You do the nicest tutorials. Thousands of quilters would be lost if your site disappeared. =)

Sorry you have to move. It's a pain. But it gets better afterward, as you know. If you can't whine in your own blog, where can you?

kcdi said...

I love your teapots and the directions are just great! Thank you for sharing.

Anonymous said...

VERY cute!!! I love teapots and will have to make at least one of these blocks :-) Fantastic directions - thank you.

Joyce said...

THe teapots look great. I agree that sometimes it's good to re-do parts if only to see how it would look done a different way. The tutorial is very clear in that I can see how it is possible to make almost anything using this method. As long as you can break it into parts, the sky's the limit!

Lucy said...

Tonya , You are so talented!!
I really want to make a day a real tonya quilt !!

Anonymous said...

You are kidding, aren't you?? I think the red teapot is better than the blue one, honestly! If you still don't like it, send it my way, I'd love to put it in one of my quilts. Thanks for all the step-by-step instruction, you're very good at expressing the details. Love your quilts and how you've evolved over the years. I remember when you were working on the miniature pink hearts quilt in the 90' stressed so much about it, but again, I still really love it, don't be too critical of your work, chalk it up to experience and move on. At least that's what I do and it's worked for me.

Tazzie said...

Just amazing Tonya, I love both teapots. I am determined to make myself a tea-set now!

Sassenach said...

"Why is it so much easier to accept others' wobblier efforts than it is to accept your own? "

For one, I don't think we see the extent of wobbliness in other's work. We see our own work up close and memorize every error, every make-do, every ripped stitch.

Second, we have an image in our mind of the quilt we started out to make. The actual product doesn't live up to the imagined perfection.

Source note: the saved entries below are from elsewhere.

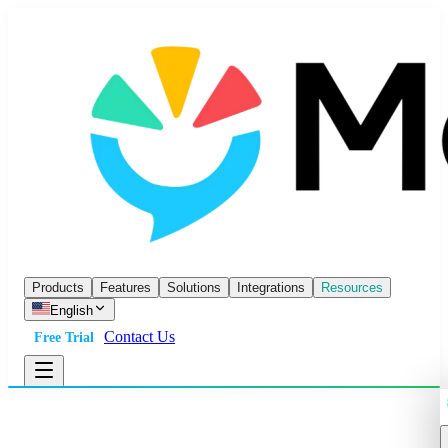
Products
Features
Solutions
Integrations
Resources
English
Contact Us
Free Trial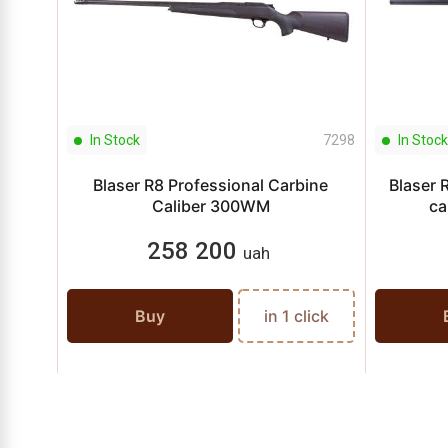
In Stock
7298
In Stock
Blaser R8 Professional Carbine
Blaser 
Caliber 300WM
ca
258 200
uah
Buy
in 1 click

When we look at other's quilts, we don't necessarily have that standard to compare it to, unless it was a quilt kit.

I guess if your teacups were from, say, a Jenny Beyer design, we'd all be looking at it sideways and clucking over how far "off" your blocks are. But the design is uniquely yours, and the result is wonderful.

Happy 4th!

Lily Mulholland said...

Tonya I love your whacky teapots! The instructions are easy to follow. Especially for a newbie like me.

I think I prefer the red one! Just as it is. Don't you dare change it!!